Extracted records
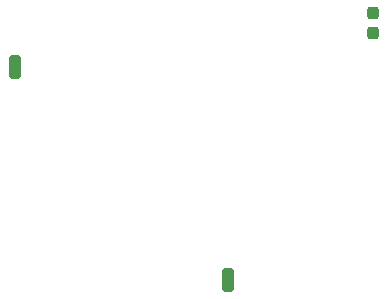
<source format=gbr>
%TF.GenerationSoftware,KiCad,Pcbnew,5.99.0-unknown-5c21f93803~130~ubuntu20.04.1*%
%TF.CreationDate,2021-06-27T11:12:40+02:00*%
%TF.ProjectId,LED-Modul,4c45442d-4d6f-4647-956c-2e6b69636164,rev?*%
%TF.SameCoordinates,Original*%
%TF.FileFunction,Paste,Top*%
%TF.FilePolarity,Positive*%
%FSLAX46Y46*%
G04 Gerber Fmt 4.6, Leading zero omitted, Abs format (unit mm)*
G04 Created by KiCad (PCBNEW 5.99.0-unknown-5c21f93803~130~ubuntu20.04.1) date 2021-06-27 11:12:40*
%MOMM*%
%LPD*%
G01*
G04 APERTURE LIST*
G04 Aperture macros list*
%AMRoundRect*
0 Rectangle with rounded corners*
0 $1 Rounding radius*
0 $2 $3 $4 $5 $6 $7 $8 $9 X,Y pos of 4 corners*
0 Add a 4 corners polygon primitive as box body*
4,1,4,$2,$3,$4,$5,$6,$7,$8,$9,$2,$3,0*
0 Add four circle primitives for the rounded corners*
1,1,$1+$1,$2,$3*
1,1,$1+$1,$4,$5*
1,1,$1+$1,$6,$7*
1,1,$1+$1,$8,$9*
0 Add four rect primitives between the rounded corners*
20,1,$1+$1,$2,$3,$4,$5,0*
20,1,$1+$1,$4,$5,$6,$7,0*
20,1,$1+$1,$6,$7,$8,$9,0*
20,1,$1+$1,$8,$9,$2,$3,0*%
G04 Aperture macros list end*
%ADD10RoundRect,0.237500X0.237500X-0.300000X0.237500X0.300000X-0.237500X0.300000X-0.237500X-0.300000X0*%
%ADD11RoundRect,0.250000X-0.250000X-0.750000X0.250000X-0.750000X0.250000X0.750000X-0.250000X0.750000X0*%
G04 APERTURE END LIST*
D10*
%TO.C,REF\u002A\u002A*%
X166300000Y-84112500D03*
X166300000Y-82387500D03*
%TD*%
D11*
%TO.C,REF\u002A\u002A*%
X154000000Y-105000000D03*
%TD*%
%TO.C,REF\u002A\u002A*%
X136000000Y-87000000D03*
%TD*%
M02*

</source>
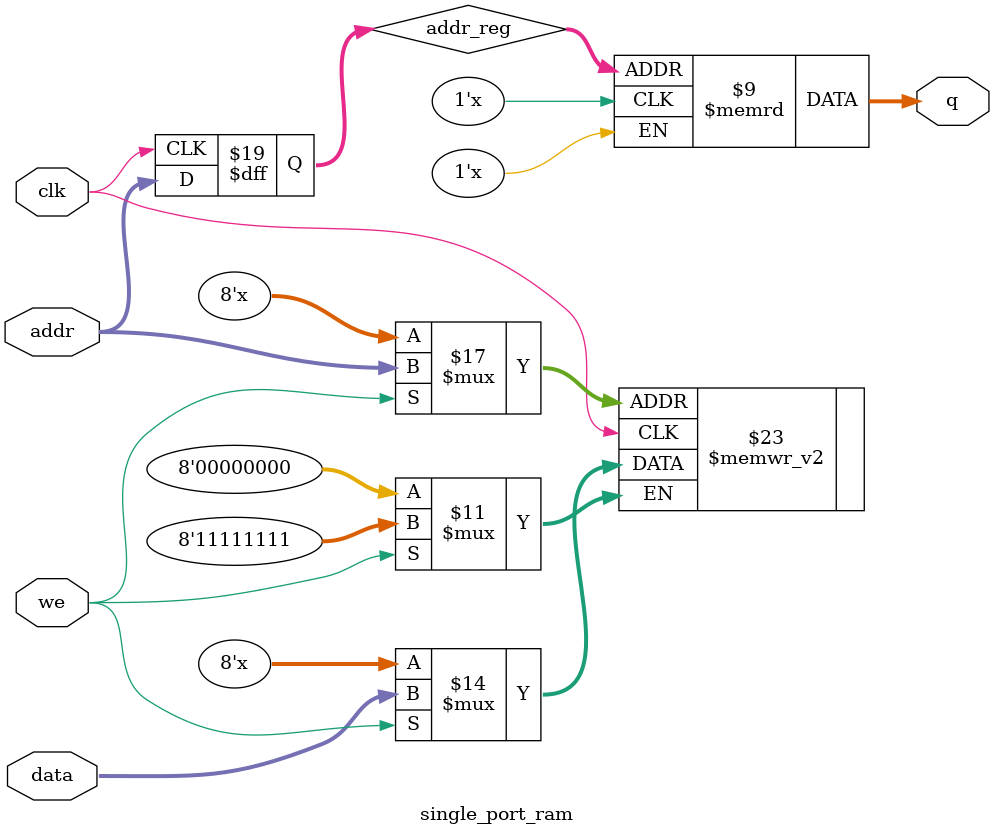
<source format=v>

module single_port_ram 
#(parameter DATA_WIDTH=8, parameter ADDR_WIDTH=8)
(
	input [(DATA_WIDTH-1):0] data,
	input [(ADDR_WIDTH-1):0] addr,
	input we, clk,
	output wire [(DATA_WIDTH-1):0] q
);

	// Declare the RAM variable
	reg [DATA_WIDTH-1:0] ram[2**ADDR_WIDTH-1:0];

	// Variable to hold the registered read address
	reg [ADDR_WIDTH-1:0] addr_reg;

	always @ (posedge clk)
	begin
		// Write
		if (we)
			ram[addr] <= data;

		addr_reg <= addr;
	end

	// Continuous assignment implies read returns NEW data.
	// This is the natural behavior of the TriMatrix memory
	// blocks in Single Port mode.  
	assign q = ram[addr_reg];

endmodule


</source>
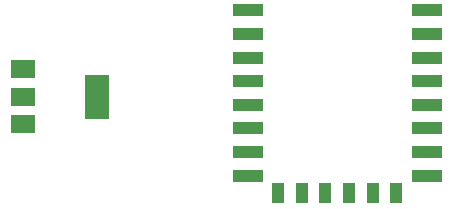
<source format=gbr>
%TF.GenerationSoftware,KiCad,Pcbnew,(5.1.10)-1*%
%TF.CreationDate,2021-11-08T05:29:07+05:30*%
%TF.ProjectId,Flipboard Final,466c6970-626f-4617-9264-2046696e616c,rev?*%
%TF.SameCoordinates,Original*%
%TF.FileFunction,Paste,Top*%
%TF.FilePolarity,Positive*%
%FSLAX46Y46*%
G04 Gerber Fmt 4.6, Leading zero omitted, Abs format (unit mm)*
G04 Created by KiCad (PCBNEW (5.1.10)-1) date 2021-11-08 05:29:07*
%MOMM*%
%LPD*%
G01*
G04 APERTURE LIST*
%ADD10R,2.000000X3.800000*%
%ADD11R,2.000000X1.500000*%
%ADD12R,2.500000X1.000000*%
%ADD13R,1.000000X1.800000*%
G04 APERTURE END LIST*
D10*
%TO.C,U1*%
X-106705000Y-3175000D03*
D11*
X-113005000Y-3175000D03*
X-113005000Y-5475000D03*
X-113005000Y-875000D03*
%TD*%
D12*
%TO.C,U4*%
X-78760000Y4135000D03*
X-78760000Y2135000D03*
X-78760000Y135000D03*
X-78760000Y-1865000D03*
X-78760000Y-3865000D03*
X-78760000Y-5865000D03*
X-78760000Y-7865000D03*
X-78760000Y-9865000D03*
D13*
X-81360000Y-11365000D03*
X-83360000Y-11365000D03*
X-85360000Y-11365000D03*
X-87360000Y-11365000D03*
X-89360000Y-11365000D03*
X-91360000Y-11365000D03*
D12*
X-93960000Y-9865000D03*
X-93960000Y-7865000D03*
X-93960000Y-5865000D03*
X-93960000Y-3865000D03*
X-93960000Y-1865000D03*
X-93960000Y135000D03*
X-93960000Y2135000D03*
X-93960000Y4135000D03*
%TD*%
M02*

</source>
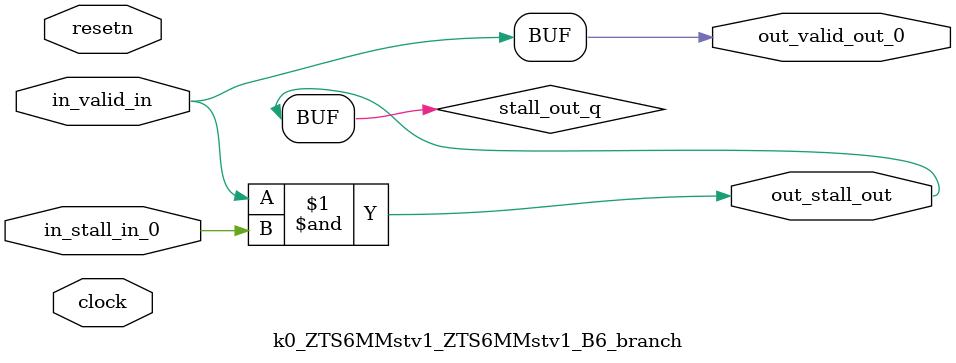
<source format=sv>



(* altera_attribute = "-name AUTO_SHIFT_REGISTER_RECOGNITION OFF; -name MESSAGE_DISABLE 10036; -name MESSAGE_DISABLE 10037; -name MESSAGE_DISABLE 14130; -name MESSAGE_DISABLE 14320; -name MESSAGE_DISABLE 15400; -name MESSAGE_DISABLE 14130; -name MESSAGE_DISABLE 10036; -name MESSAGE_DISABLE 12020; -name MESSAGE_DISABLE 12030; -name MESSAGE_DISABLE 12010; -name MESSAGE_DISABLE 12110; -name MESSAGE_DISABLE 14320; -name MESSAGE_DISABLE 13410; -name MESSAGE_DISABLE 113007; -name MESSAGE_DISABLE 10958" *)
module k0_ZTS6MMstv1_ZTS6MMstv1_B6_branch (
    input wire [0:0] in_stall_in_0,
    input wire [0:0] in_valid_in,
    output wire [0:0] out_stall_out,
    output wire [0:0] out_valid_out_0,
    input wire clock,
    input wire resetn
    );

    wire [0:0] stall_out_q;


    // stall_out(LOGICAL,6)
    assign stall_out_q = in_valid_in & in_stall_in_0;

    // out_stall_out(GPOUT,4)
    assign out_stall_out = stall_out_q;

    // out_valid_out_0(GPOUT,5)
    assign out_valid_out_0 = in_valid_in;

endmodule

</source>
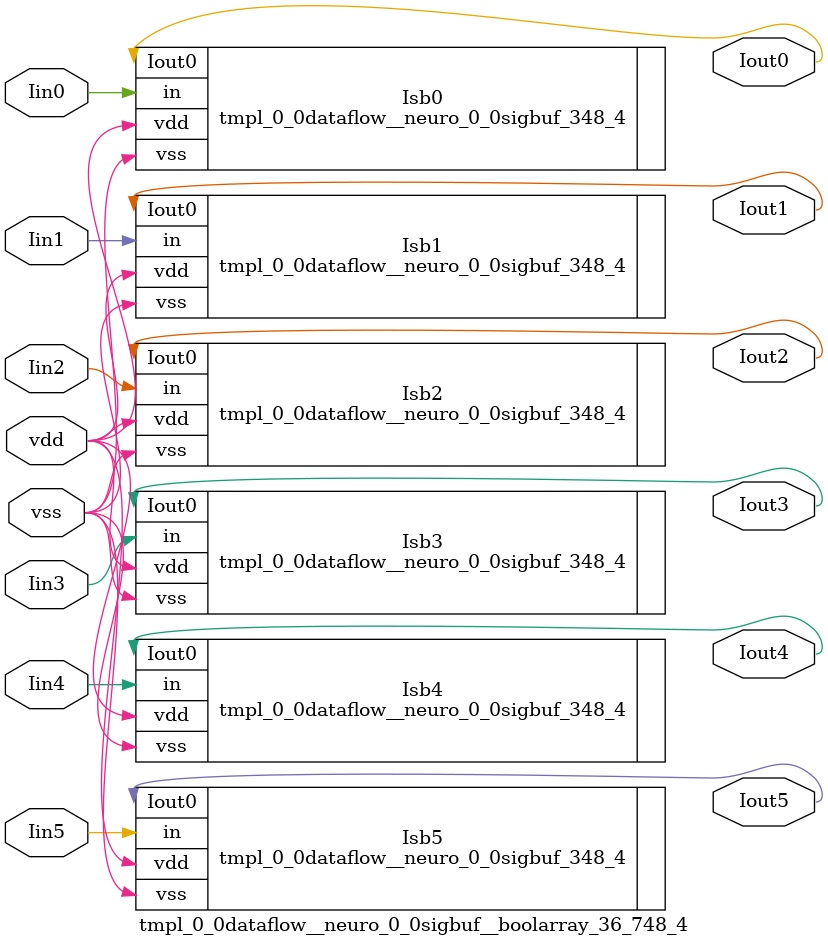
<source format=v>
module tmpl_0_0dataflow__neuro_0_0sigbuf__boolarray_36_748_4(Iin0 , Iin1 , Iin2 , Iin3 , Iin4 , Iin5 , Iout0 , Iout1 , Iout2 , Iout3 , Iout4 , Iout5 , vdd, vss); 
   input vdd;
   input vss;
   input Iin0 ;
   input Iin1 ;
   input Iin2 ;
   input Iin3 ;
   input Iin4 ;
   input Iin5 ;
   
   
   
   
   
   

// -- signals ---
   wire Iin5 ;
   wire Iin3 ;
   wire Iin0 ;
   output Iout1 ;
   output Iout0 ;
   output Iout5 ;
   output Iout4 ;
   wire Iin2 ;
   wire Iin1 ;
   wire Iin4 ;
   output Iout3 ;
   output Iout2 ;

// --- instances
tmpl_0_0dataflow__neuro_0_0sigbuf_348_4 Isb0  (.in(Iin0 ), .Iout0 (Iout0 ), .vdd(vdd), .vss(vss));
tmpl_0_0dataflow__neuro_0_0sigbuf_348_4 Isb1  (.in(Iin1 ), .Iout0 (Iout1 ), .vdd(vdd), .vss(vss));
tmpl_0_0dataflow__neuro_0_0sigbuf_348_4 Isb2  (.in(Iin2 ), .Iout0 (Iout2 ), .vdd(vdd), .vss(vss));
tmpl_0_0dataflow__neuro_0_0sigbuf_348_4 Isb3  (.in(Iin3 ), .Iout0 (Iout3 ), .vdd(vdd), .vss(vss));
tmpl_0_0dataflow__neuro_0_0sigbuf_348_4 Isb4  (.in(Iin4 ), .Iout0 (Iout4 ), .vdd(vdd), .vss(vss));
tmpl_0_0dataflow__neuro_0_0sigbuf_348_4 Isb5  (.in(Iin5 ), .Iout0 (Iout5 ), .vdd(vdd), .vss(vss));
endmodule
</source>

What to do
In the data above, find each line that has the word "omitted" and copy it out.

Answer to the problem
G04 Gerber Fmt 4.6, Leading zero omitted, Abs format (unit mm)*
G04 Gerber Fmt 4.6, Leading zero omitted, Abs format (unit mm)*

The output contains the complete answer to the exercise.